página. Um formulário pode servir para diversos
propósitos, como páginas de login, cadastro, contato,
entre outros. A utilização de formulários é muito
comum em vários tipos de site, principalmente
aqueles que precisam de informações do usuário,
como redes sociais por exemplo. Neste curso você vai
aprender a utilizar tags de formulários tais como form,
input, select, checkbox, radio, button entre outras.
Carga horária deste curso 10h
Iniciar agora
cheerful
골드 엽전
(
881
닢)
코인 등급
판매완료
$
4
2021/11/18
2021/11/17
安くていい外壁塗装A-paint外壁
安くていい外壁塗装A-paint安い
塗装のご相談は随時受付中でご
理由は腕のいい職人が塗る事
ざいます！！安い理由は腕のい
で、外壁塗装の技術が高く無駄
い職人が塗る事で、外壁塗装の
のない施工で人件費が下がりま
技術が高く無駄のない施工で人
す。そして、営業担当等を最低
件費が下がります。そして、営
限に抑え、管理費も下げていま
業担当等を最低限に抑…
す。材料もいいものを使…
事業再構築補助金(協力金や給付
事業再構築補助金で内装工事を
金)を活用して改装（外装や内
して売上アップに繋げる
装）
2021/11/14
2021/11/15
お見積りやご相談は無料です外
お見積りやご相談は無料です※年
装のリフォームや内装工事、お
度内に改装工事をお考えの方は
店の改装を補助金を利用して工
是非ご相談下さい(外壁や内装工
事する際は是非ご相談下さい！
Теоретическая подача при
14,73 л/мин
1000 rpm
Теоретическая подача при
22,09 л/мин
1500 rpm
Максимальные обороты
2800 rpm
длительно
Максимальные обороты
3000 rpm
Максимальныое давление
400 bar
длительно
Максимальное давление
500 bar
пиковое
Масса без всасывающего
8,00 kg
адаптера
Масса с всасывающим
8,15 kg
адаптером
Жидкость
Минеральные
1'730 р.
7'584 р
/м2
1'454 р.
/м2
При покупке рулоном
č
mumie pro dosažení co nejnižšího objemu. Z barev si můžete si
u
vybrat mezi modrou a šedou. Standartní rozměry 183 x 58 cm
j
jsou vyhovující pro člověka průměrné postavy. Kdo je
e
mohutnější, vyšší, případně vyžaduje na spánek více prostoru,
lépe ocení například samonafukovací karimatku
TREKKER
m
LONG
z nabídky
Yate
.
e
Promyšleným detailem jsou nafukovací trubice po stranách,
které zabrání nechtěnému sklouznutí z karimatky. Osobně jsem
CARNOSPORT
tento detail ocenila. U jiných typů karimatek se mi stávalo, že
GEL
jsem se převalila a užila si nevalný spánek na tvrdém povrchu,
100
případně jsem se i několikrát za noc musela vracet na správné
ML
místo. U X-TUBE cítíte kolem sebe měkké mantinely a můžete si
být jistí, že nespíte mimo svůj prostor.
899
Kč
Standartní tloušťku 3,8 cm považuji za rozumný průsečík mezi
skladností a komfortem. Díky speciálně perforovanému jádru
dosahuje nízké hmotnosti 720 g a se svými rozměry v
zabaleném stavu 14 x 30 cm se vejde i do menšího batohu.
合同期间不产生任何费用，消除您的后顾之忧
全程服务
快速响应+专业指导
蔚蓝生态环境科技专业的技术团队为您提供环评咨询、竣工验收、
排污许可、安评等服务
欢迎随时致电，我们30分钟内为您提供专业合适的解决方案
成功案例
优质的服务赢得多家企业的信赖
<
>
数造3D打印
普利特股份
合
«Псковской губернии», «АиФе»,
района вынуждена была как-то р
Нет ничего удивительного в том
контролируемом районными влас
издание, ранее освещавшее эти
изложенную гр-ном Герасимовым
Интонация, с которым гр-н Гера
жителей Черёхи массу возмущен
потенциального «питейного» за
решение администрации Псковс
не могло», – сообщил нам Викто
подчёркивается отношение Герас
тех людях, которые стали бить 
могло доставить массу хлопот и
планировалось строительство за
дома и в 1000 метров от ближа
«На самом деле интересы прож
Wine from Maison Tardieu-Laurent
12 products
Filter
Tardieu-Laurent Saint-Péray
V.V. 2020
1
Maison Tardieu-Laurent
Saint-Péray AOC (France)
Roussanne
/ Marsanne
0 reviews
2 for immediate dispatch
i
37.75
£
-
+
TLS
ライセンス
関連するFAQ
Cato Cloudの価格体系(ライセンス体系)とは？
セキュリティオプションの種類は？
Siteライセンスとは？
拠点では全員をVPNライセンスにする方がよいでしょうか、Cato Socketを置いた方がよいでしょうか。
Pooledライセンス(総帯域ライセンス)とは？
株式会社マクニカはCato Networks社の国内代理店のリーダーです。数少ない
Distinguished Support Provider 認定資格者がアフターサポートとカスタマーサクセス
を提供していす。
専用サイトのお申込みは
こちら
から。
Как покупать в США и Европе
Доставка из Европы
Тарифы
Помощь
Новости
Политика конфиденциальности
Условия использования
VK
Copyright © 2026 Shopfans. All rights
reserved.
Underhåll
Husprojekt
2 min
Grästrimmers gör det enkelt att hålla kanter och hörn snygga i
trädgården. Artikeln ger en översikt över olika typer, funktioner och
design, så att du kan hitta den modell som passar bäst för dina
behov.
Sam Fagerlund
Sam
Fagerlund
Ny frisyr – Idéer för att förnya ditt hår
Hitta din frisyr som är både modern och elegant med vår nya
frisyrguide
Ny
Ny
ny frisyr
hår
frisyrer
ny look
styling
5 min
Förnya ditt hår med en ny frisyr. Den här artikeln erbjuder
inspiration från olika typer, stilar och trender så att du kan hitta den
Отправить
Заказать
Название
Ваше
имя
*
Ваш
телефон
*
══════
Problem statement:
Gather every line in the data above that contains the word "rozměry".

Exercise answer:
vybrat mezi modrou a šedou. Standartní rozměry 183 x 58 cm
dosahuje nízké hmotnosti 720 g a se svými rozměry v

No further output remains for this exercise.